Sebagai tindak lanjut kebijakan tersebut, Satuan Polisi Pamong Praja (Satpol PP) PPU melakukan monitoring kedisiplinan di berbagai Organisasi Perangkat Daerah (OPD).
Hasilnya, ditemukan 31 pegawai terlambat masuk kerja, termasuk dari beberapa OPD.
“Kadang-kadang pegawai sudah waktunya masuk kerja, tapi masih sering terlambat,” ujar Kepala Satpol PP PPU, Bagenda Ali.
Ia menambahkan bahwa nama-nama pegawai yang terlambat telah dicatat dan akan dilaporkan kepada Wakil Bupati PPU, Abdul Waris Muin, untuk ditindaklanjuti.
Aturan Jam Kerja ASN di PPU
Berdasarkan Peraturan Bupati (Perbup) PPU Nomor 24 Tahun 2018, jam kerja ASN di lingkungan Pemkab PPU diatur sebagai berikut:
✅ Pegawai 5 hari kerja
Senin – Kamis: 07.30 – 16.00 WITA
Jumat: 07.30 – 11.00 WITA
✅ Pegawai 6 hari kerja
Senin – Kamis: 07.30 – 14.30 WITA
Jumat: 07.30 – 11.00 WITA
Sabtu: 07.30 – 13.30 WITA
Sanksi bagi ASN yang Terlambat
ASN yang terlambat akan dikenakan pemotongan Tambahan Penghasilan Pegawai (TPP), sesuai dengan Perbup PPU Nomor 4 Tahun 2023 tentang perubahan aturan TPP.

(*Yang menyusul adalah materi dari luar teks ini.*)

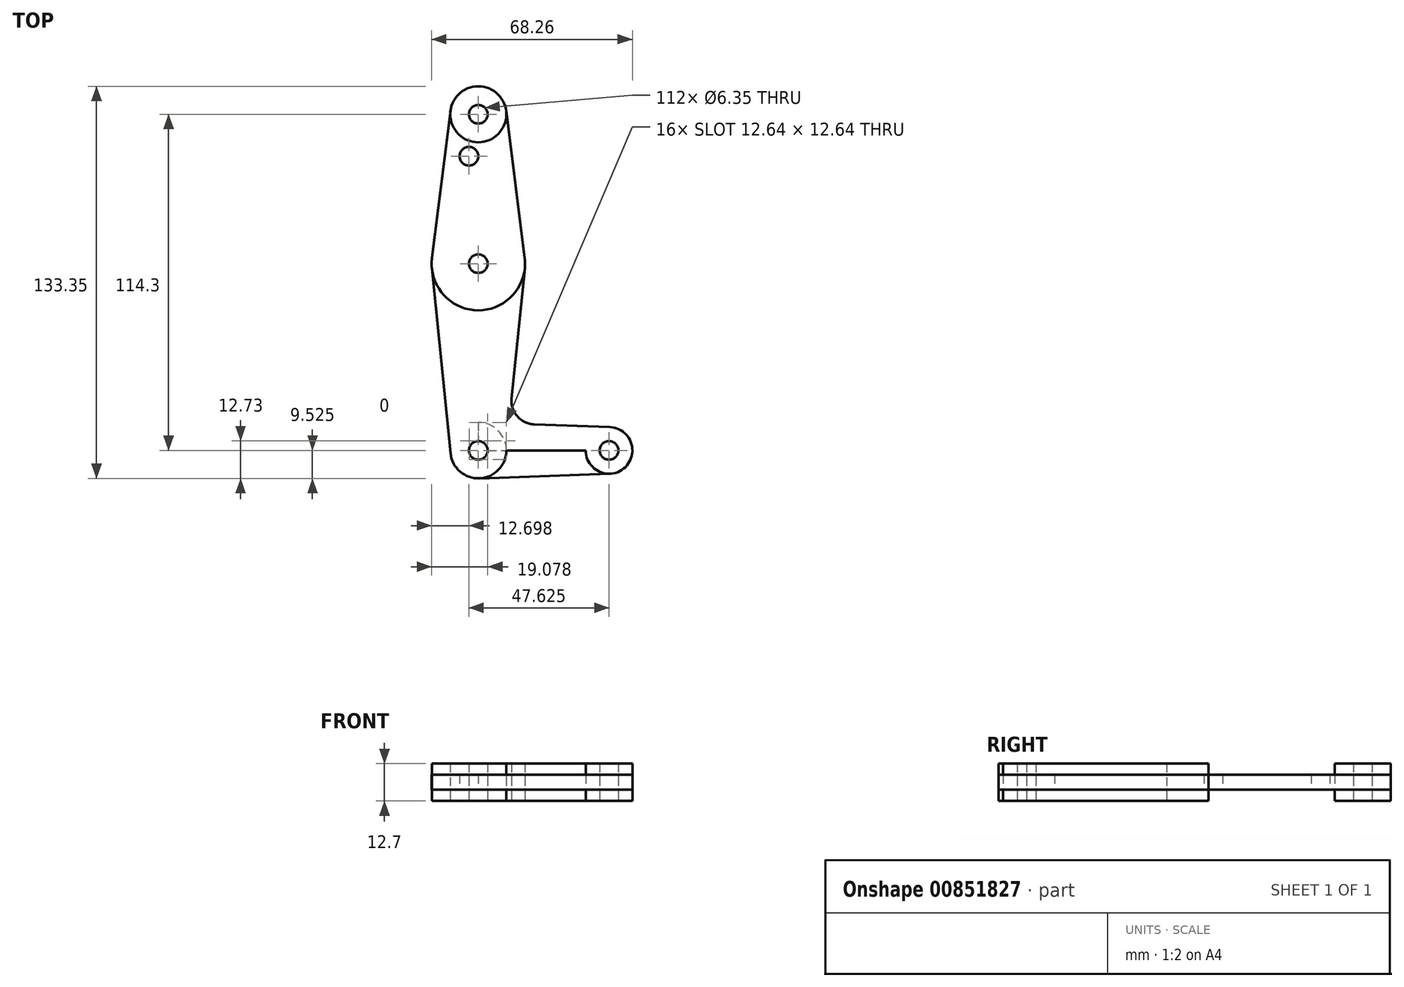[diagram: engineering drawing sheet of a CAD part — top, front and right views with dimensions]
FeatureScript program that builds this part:
annotation { "Feature Type Name" : "Feature", "Feature Type Description" : "" }
export const myFeature = defineFeature(function(context is Context, id is Id, definition is map)
    precondition{}
    {
        {
            var Q0;
            Q0=qCreatedBy(makeId("Top.planeOp"),FACE);
            var sketch = newSketch(context, id + "F0", { "sketchPlane" : qUnion([Q0])});
            skLineSegment(sketch, "E0", {"start": v(-9.48, 81.91) * mm, "end": v(-9.48, -32.39) * mm});
            skLineSegment(sketch, "E1", {"start": v(-9.48, -32.39) * mm, "end": v(34.97, -32.39) * mm});
            skCircle(sketch, "E2", {"center": v(34.97, -32.39) * mm, "radius": 7.94 * mm});
            skCircle(sketch, "E3", {"center": v(-9.48, -32.39) * mm, "radius": 9.53 * mm});
            skCircle(sketch, "E4", {"center": v(-9.48, 81.91) * mm, "radius": 9.53 * mm});
            skCircle(sketch, "E5", {"center": v(-9.48, 31.11) * mm, "radius": 15.88 * mm});
            skLineSegment(sketch, "E6", {"start": v(-0.03, 83.1) * mm, "end": v(6.27, 33.1) * mm});
            skLineSegment(sketch, "E7.MirrorCS", {"start": v(-18.93, 83.1) * mm, "end": v(-25.23, 33.1) * mm});
            skLineSegment(sketch, "E8", {"start": v(6.32, 29.53) * mm, "end": v(1.86, -14.8) * mm});
            skLineSegment(sketch, "E9.MirrorCS", {"start": v(-25.27, 29.53) * mm, "end": v(-18.95, -33.34) * mm});
            skLineSegment(sketch, "E10", {"start": v(-9.14, -41.9) * mm, "end": v(35.26, -40.32) * mm});
            skLineSegment(sketch, "E11.MirrorCS", {"start": v(9.5, -23.53) * mm, "end": v(35.26, -24.45) * mm});
            skCircle(sketch, "E12", {"center": v(-9.48, 81.91) * mm, "radius": 3.18 * mm});
            skCircle(sketch, "E13", {"center": v(-9.48, 31.11) * mm, "radius": 3.18 * mm});
            skCircle(sketch, "E14", {"center": v(-9.48, -32.39) * mm, "radius": 3.18 * mm});
            skCircle(sketch, "E15", {"center": v(34.97, -32.39) * mm, "radius": 3.18 * mm});
            skPoint(sketch, "E16.newPointA", {"position": v(0, -33.34) * mm});
            skPoint(sketch, "E16.newPointB", {"position": v(-9.14, -22.87) * mm});
            skArc(sketch, "E16.filletArc", {"start": v(1.86, -14.8) * mm, "mid": v(3.78, -20.81) * mm, "end": v(9.5, -23.53) * mm});
            skCircle(sketch, "E17", {"center": v(-12.65, 67.64) * mm, "radius": 3.18 * mm});
            skSolve(sketch);
        }
        {
            var Q0;
            Q0=makeQuery(id+"F0.imprint","IMPRINT",FACE,{"disambiguationData":[TD([[makeQuery(id+"F0.imprint","IMPRINT",EDGE,{"derivedFrom":sQuery(id+"F0.wireOp",EDGE,"E12")}),-1.0]])]});
            var Q1;
            {var subQ0=sQuery(id+"F0.wireOp",EDGE,"E5");var subQ4=sQuery(id+"F0.wireOp",EDGE,"E0");var subQ8=makeQuery(id+"F0.imprint","INTERSECT",VERTEX,{"disambiguationData":[OD(0.0)],"derivedFrom":[subQ4,subQ0]});Q1=makeQuery(id+"F0.imprint","IMPRINT",FACE,{"disambiguationData":[TD([[makeQuery(id+"F0.imprint","IMPRINT",EDGE,{"disambiguationData":[TD([[subQ8,-1.0]])],"derivedFrom":subQ4}),-1.0]])]});}
            var Q2;
            {var subQ0=sQuery(id+"F0.wireOp",EDGE,"E5");var subQ2=sQuery(id+"F0.wireOp",EDGE,"E0");var subQ5=makeQuery(id+"F0.imprint","INTERSECT",VERTEX,{"disambiguationData":[OD(0.0)],"derivedFrom":[subQ2,subQ0]});Q2=makeQuery(id+"F0.imprint","IMPRINT",FACE,{"disambiguationData":[TD([[makeQuery(id+"F0.imprint","IMPRINT",EDGE,{"disambiguationData":[TD([[subQ5,-1.0]])],"derivedFrom":subQ2}),1.0]])]});}
            var Q3;
            {var subQ0=sQuery(id+"F0.wireOp",EDGE,"E3");var subQ2=sQuery(id+"F0.wireOp",EDGE,"E0");var subQ3=makeQuery(id+"F0.imprint","INTERSECT",VERTEX,{"derivedFrom":[subQ2,subQ0]});Q3=makeQuery(id+"F0.imprint","IMPRINT",FACE,{"disambiguationData":[TD([[makeQuery(id+"F0.imprint","IMPRINT",EDGE,{"disambiguationData":[TD([[subQ3,-1.0]])],"derivedFrom":subQ2}),-1.0]])]});}
            var Q4;
            {var subQ0=sQuery(id+"F0.wireOp",EDGE,"E3");var subQ1=sQuery(id+"F0.wireOp",EDGE,"E0");var subQ2=makeQuery(id+"F0.imprint","INTERSECT",VERTEX,{"derivedFrom":[subQ1,subQ0]});Q4=makeQuery(id+"F0.imprint","IMPRINT",FACE,{"disambiguationData":[TD([[makeQuery(id+"F0.imprint","IMPRINT",EDGE,{"disambiguationData":[TD([[subQ2,-1.0]])],"derivedFrom":subQ1}),1.0]])]});}
            var Q5;
            Q5=makeQuery(id+"F0.imprint","IMPRINT",FACE,{"disambiguationData":[TD([[makeQuery(id+"F0.imprint","IMPRINT",EDGE,{"derivedFrom":sQuery(id+"F0.wireOp",EDGE,"E15")}),-1.0]])]});
            var Q6;
            Q6=sQuery(id+"F0.wireOp",EDGE,"E4");
            extrude(context, id + "F1", {"entities" : qUnion([Q0, Q1, Q2, Q3, Q4, Q5]), "surfaceEntities" : qUnion([Q6]), "endBound" : BoundingType.SYMMETRIC, "depth" : 12.7 * mm, "offsetDistance" : 25.4 * mm});
        }
        {
            var Q0;
            Q0 = qSketchRegion(id + "F0", true);
            extrude(context, id + "F2", {"entities" : qUnion([Q0]), "endBound" : BoundingType.SYMMETRIC, "depth" : 5.08 * mm, "offsetDistance" : 25.4 * mm});
        }
    });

🔹 Terlambat 1 – 30 menit → TPP dipotong 0,5%
🔹 Terlambat 31 – 60 menit → TPP dipotong 1%
Selain keterlambatan, pengurangan TPP juga berlaku bagi pegawai yang tidak masuk kerja, pulang sebelum waktunya, serta tidak mengikuti apel atau upacara. jual rumah padasuka bandung
Dengan penerapan aturan ini, diharapkan ASN di PPU semakin disiplin, profesional, dan memberikan pelayanan terbaik kepada masyarakat.(ADV/Diskominfo.PPU/HAI).